Published: 30 August 2019

By Anna Hayden

Our meeting place has a few different names: Frank Dawson Adams 232, The Gill Room, but when we met together, it was home to the Earth and Planetary Sciences Learning Community. As the only student in the room of professors and university staff, would I be taking an exam? It turns out, I would wear many hats as part of the Learning Community, including that of a facilitator…

The Learning Community is a diverse group - with members from the Office of Science Education, Teaching and Learning Services, the McGill Writing Centre, the McGill Library, professors from the Department of Earth and Planetary Sciences, and me – an M.Sc. student and former undergraduate in the same department. What then did we all have in common? Each member of the Learning Community is interested in improving writing in undergraduate courses.

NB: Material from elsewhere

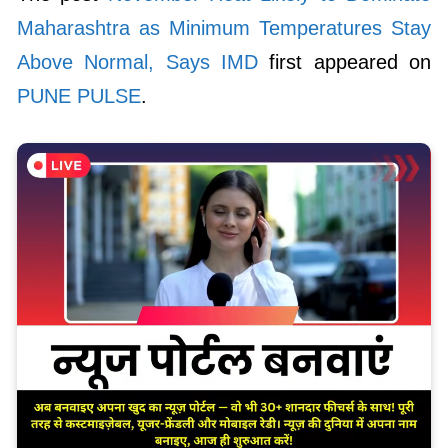
Maharashtra as Minimum Temperatures Stay
Above Normal, Says IMD
first appeared on
PUNE PULSE
.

At the initial kickoff meeting in December 2018, the professors were asked to brainstorm their priorities for engaging undergraduate students in writing. The blackboard soon became filled with learning outcomes that needed attention – would it be possible to address all of them? Drawing on the expertise of the planning group – a subgroup of the Learning Community that included McGill staff and me – the long list of priorities was distilled into four categories: writing for different audiences, information literacy, formal and informal writing activities, and grading and assessment. Each monthly meeting with the Learning Community would explore one of these topics.

Image: Learning Community to the rescue! Our goal is to tackle the priorities brainstormed by professors in the Department of Earth and Planetary Sciences.

In our department, experiments seldom exclude rocks. However, in the Learning Community, experiments were of a different genre. In order to reconcile faculty expectations and student competencies, the planning group introduced the professors to novel approaches to writing. The A.P.O.S (Audience, Purpose, Organization, and Style) writing framework, frequently taught in McGill Writing Centre courses, was central to many of the activities presented in Learning Community meetings, from assignment design to informal writing to providing feedback. The professors welcomed these exercises with enthusiasm, and some even integrated these writing activities immediately in their own classes. The Learning Community is already making an impact! Positive change is underway.

From the Learning Community meetings, it is evident that faculty in the Department of Earth and Planetary Sciences are invested in addressing student concerns, opinions, and suggestions. The professors wanted to hear my experiences with writing in the Department, to know what is working and what could be improved upon, and how they might introduce changes. Making space for student voices confirmed that we truly are a community, and that we can all learn from one another. And while there’s no right way to learn, we can certainly write to learn.